Dans une décision « historique », la Communauté économique des États d’Afrique de l’Ouest (Cédéao) a annoncé dimanche 15 décembre la création d’un tribunal spécial pour juger les crimes commis durant la dictature de Yahya Jammeh en Gambie, entre 1994 et 2017. Au moins 70 personnalités sont mises en causes, dont l’ancien chef de l’État, aujourd’hui exilé en Guinée Équatoriale. Il pourrait être appelé à comparaître pour des atrocités, dont l’exécution d’au moins 240 personnes.

Dans un communiqué publié par le ministère gambien de la Justice, le président Adama Barrow a affirmé qu’il s’agit de « la première fois que la Cédéao établit (…) un tribunal spécial pour poursuivre en justice les responsables de crimes graves, commis sur le territoire d’un État membre ». Dans un communiqué, le président fait part de sa « gratitude » suite à cette « décision monumentale ».

Cette nouvelle instance sera composée à la fois de personnels gambiens et d’autres, originaires de toute la sous-région. Le procureur spécial, qui sera nommé dans les mois qui viennent, pourra aussi déférer certaines affaires devant la justice gambienne.

La nouvelle cour sera chargée de juger les nombreuses atrocités commises en Gambie entre 1994 et 2017, durant la dictature de Yahya Jammeh. Parmi les crimes, les témoignages font état de l’exécution d’au moins 240 personnes, de disparitions forcées, de viols, tortures, détentions arbitraires et même l’administration d’un faux traitement contre le sida. Autant d’accusations recueillies devant la Commission vérité réconciliation et réparation, inaugurée en 2018.

Les recommandations de cette commission ont poussé les autorités gambiennes à lancer des poursuites contre 70 personnalités, dont Yahya Jammeh, le dictateur déchu qui a fui en Guinée Équatoriale après sa défaite aux élections de 2016.

Des jugements d’autorité

L’aspect international de cette cour de justice devrait permettre de donner plus de poids à ses décisions : elle ne représentera pas seulement la Gambie, mais bien toute la Cédéao. C’est donc toute la région qui pèsera au moment de demander à la Guinée Équatoriale de livrer Yahya Jammeh à la justice, bien qu’il n’existe aucun accord d’extradition entre ce dernier pays et la Gambie.

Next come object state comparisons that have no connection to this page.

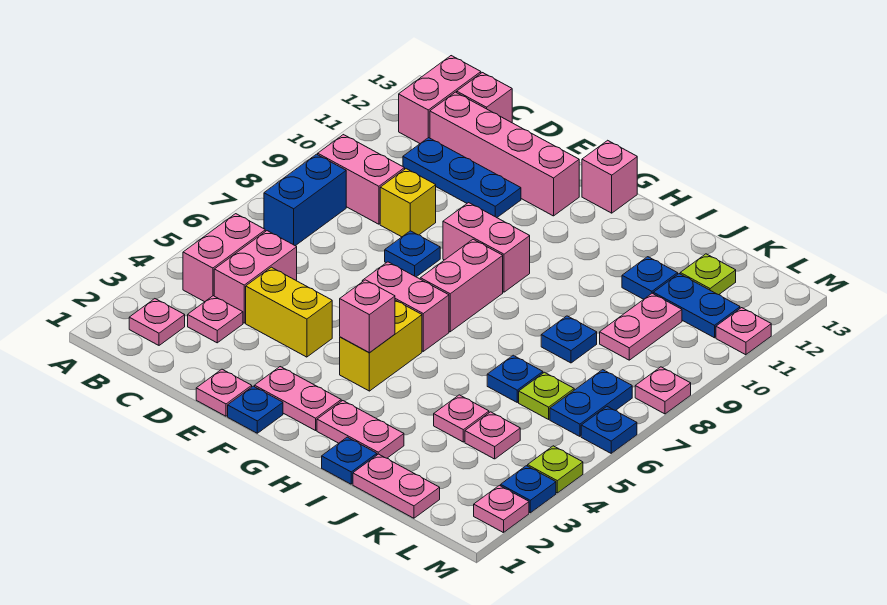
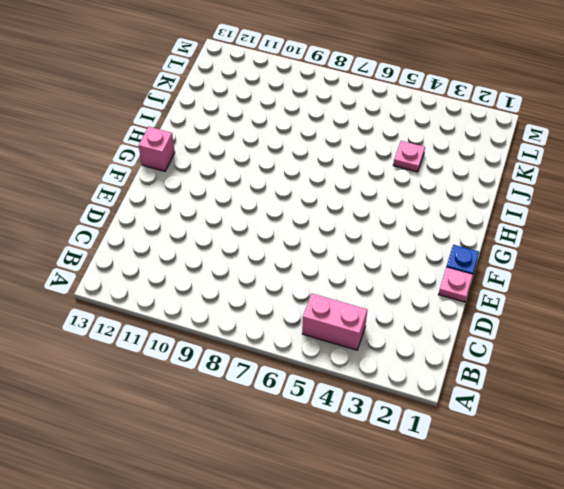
none -> pink 1x1 plate [129,299,185,345]
none -> blue 1x2 brick [264,154,346,246]
none -> pink 1x2 brick [318,135,405,224]
none -> pink 1x2 brick [399,56,481,143]

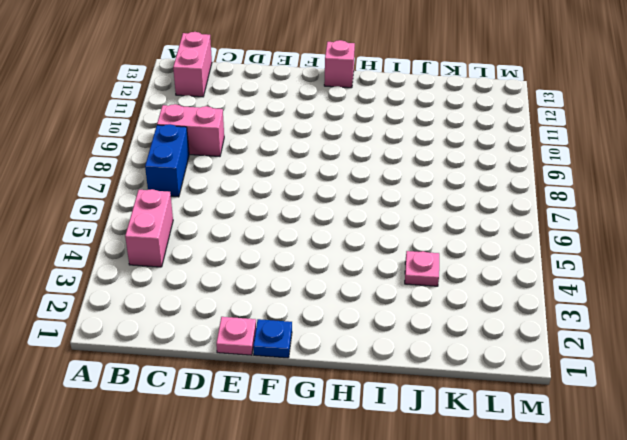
none -> pink 1x1 plate [129,299,185,345]
none -> pink 1x1 plate [188,296,243,343]
none -> pink 1x2 brick [214,231,297,323]
none -> blue 1x3 plate [403,138,521,218]

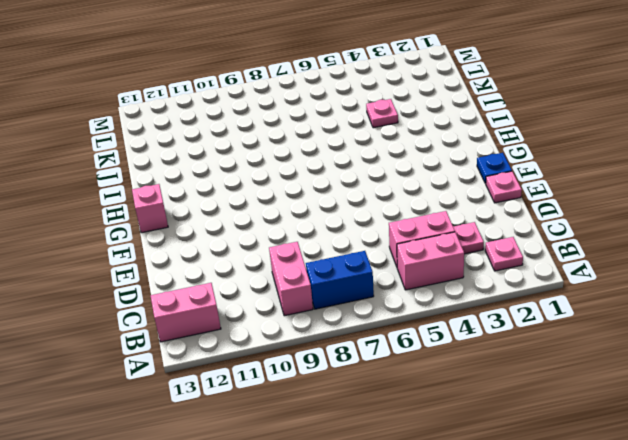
none -> blue 1x3 plate [403,138,521,218]
none -> pink 1x4 brick [430,92,579,216]
none -> pink 1x1 brick [457,73,512,123]
none -> yellow 1x2 brick [246,267,332,357]

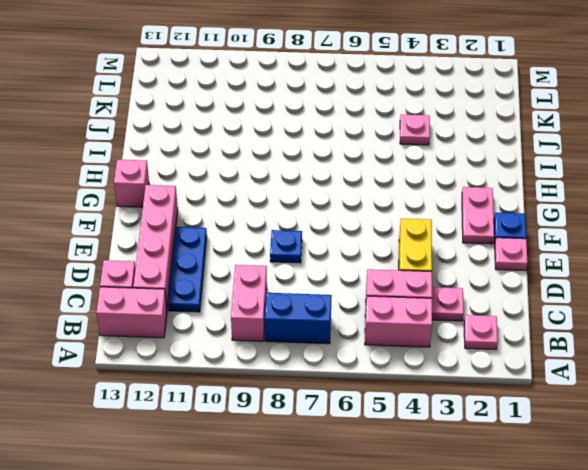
none -> yellow 1x1 brick [380,169,436,237]
none -> pink 1x2 brick [362,262,449,351]
none -> pink 1x2 brick [443,203,530,292]
none -> yellow 1x2 brick [340,300,422,391]

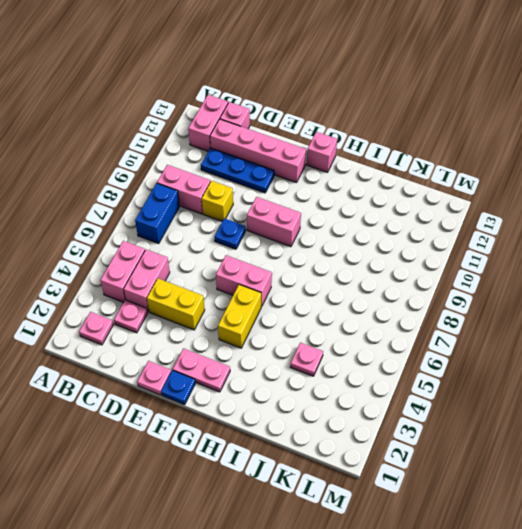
none -> pink 1x2 brick [420,239,503,332]
none -> pink 1x2 plate [317,401,404,458]
none -> blue 1x1 plate [322,437,377,484]
none -> pink 1x2 plate [353,454,440,518]

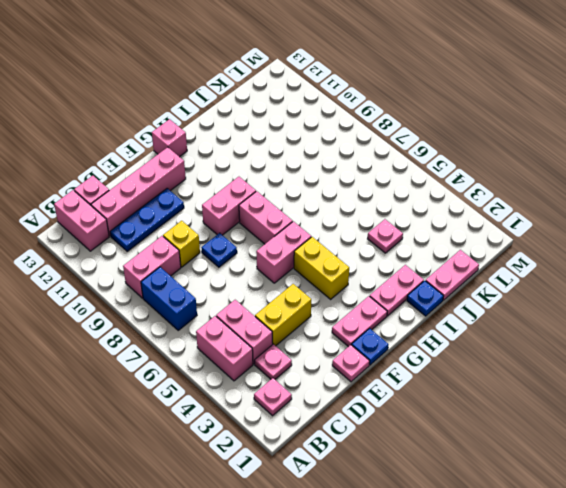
none -> blue 1x1 plate [487,355,543,402]
none -> blue 1x1 plate [541,316,597,363]
none -> blue 1x1 plate [622,257,678,299]
none -> pink 1x1 plate [465,412,520,459]

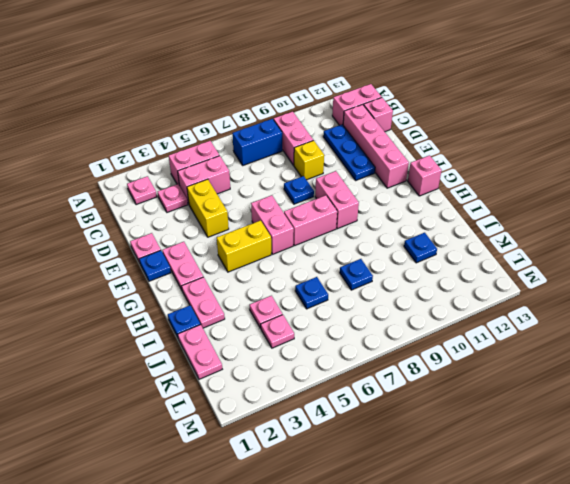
none -> lime 1x1 plate [519,372,574,419]
none -> pink 1x2 plate [600,293,682,360]
none -> blue 1x2 plate [653,274,740,338]
none -> lime 1x1 plate [680,254,736,295]

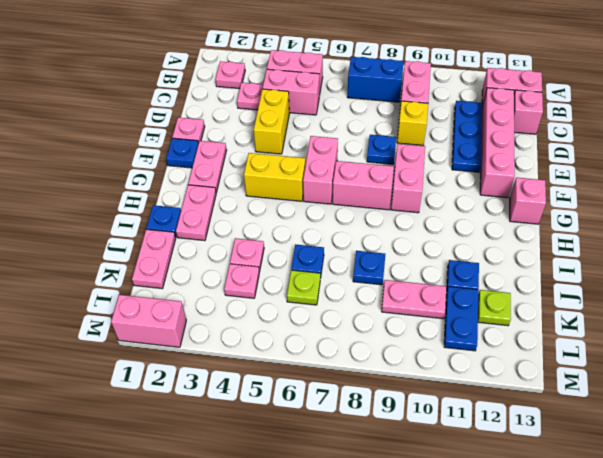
pink 1x2 brick [111,295,186,347] -> pink 1x1 plate [474,485,529,533]
none -> blue 1x2 plate [550,370,632,436]
none -> blue 1x1 plate [501,466,556,513]
none -> lime 1x1 plate [528,446,583,493]
none -> blue 1x1 plate [581,407,637,453]

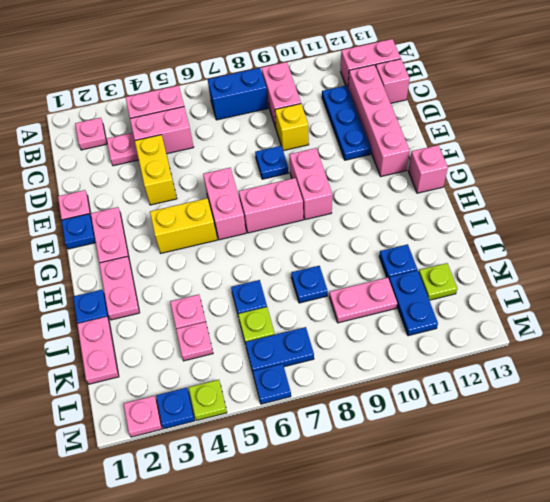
none -> pink 1x1 plate [635,367,691,414]
none -> pink 1x1 plate [716,308,771,355]
none -> pink 1x1 brick [340,280,395,353]

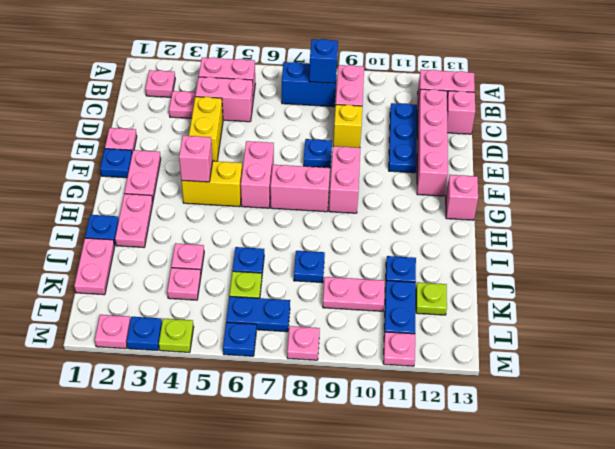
blue 1x1 brick [309,39,338,83] -> none

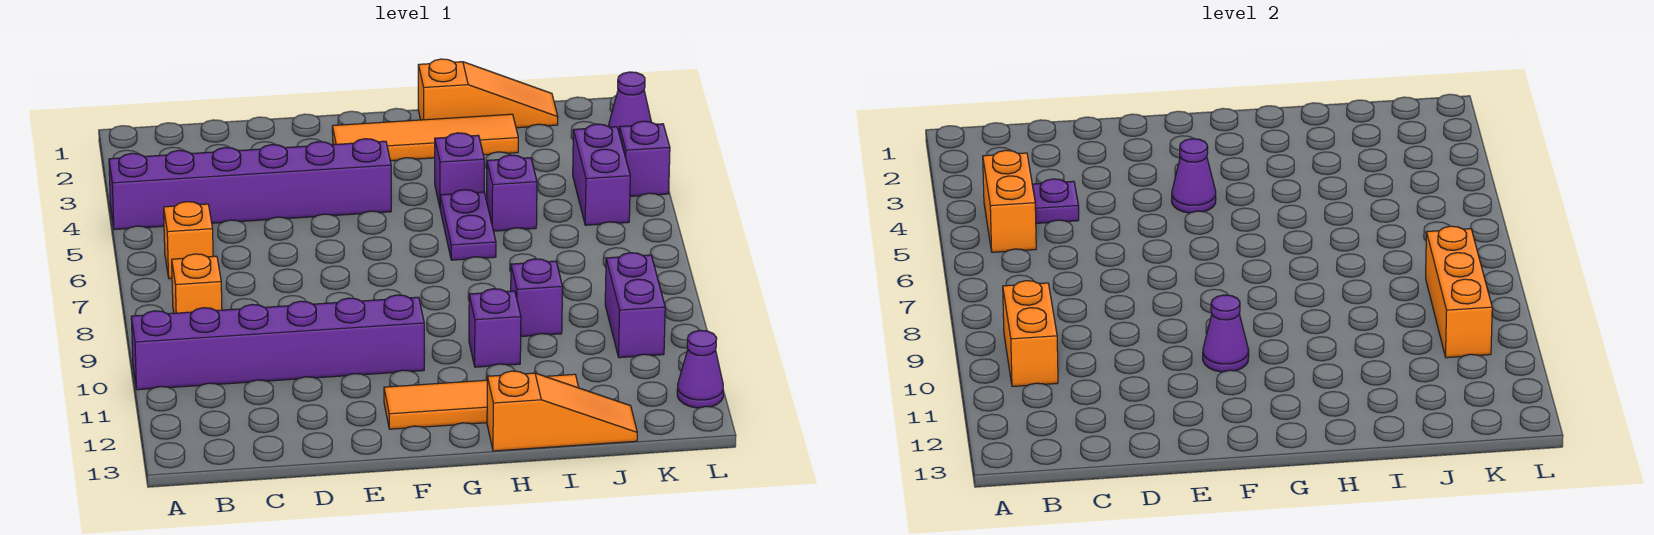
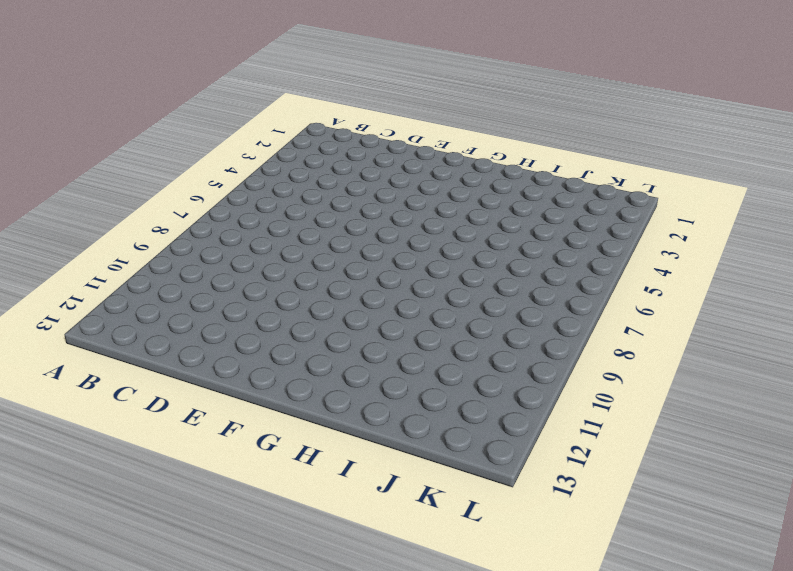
none -> purple 1x6 brick [109,139,391,230]
none -> purple 1x6 brick [131,295,424,390]
none -> orange 1x1 brick [164,202,213,279]

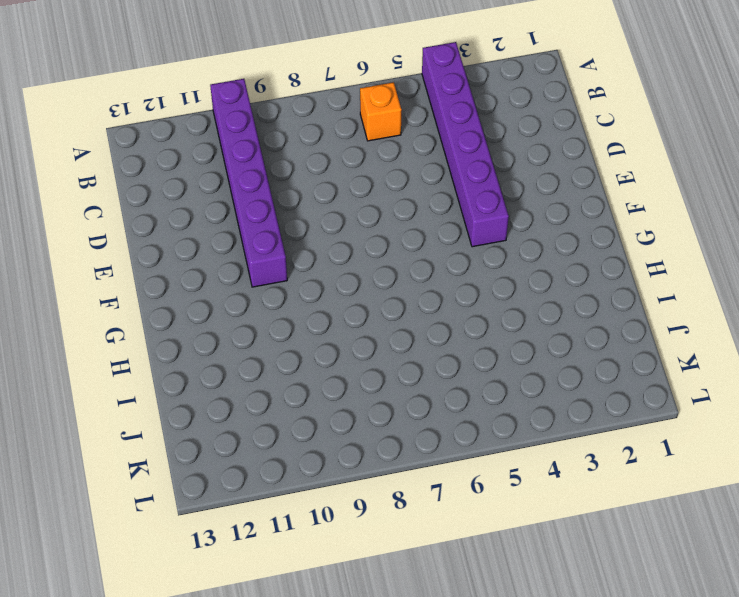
none -> orange 1x1 brick [172,254,222,313]
none -> orange 1x4 tile [332,114,518,161]
none -> orange 1x4 tile [384,374,579,429]

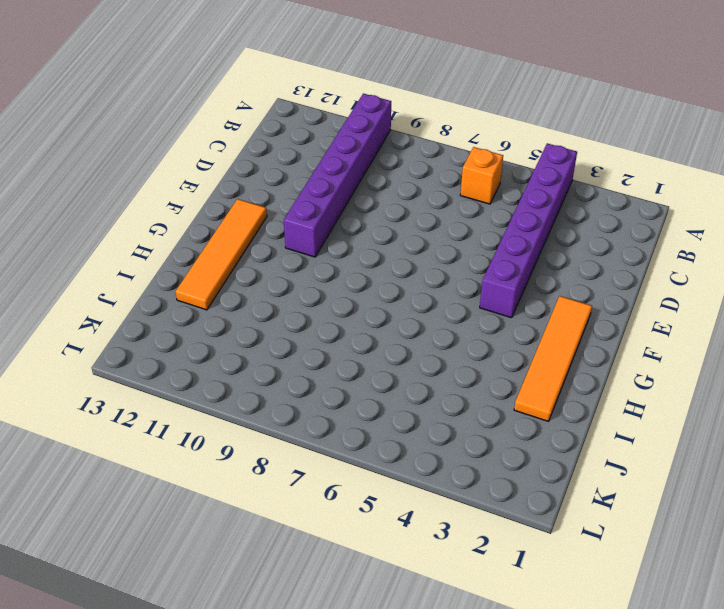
none -> orange 1x1 brick [172,254,222,313]
none -> orange 1x3 slope [418,59,558,128]
none -> purple 1x1 brick [435,133,484,207]

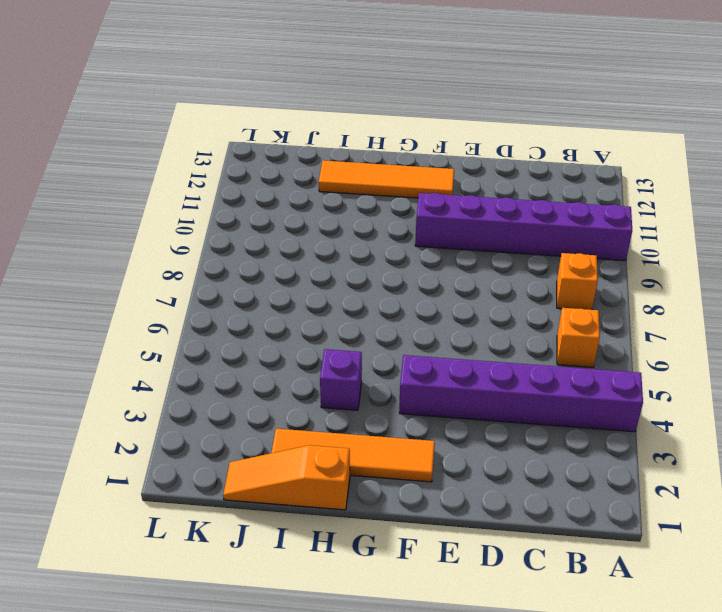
none -> purple 1x2 plate [440,190,496,260]
none -> purple 1x1 brick [469,289,521,367]
none -> orange 1x3 slope [487,371,637,451]

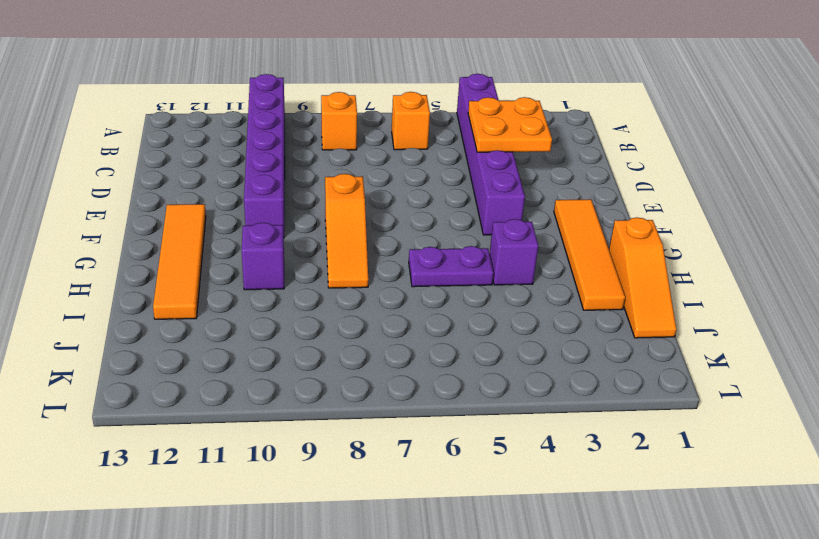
orange 2x2 plate [468,97,552,152] -> purple 1x1 plate [1032,179,1079,223]
orange 1x3 slope [325,174,368,288] -> orange 1x3 slope moved to [487,371,637,451]
none -> purple 1x1 brick [487,155,537,231]
none -> purple 1x1 brick [511,259,563,337]
none -> purple 1x2 brick [573,124,630,225]

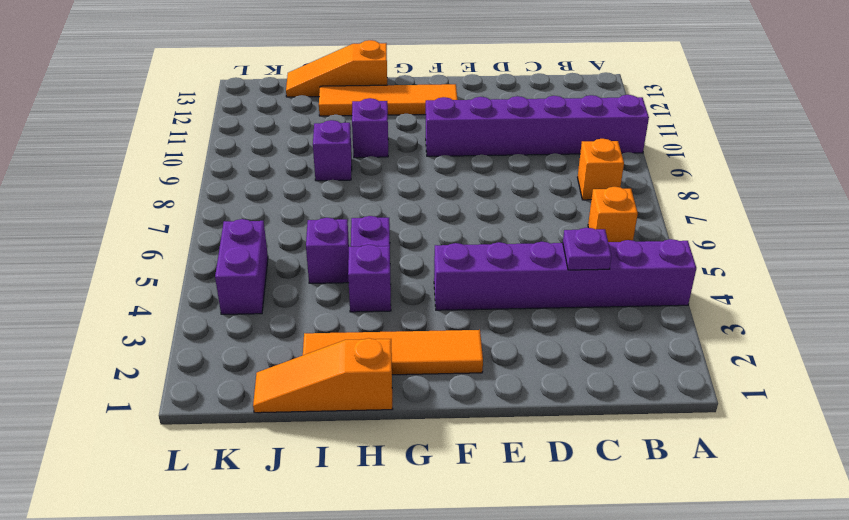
none -> purple 1x2 brick [605,253,665,358]
none -> purple 1x1 cone [609,72,651,131]
none -> purple 1x1 brick [619,121,670,196]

Selon Reed Brody, avocat américain et membre de la Commission internationale des juristes (CIJ), « il sera difficile pour le président Obiang, de Guinée Équatoriale, de refuser » une extradition, en raison de cette autorité internationale de la cour. Mais « la partie la plus difficile sera de financer la cour, qui coûtera des dizaines de milliers de dollars, et surtout de la faire fonctionner ».

Cela alors que les victimes de l’ancien dictateur attendent déjà depuis des années d’être entendus par la justice.

Des jugements déjà rendus en Suisse et en Allemagne

Pour l’instant, les rares procès sur des crimes commis durant les 22 ans de l’ère Yahya Jammeh se sont déroulés loin de la Gambie. L’ex-ministre de l’Intérieur gambien et un ancien membre d’un escadron de la mort ont notamment été reconnus coupables de « crimes contre l’humanité » et condamné à de lourdes peines de prison, en Suisse et en Allemagne. Un procès semblable pourrait avoir bientôt lieu aux États-Unis.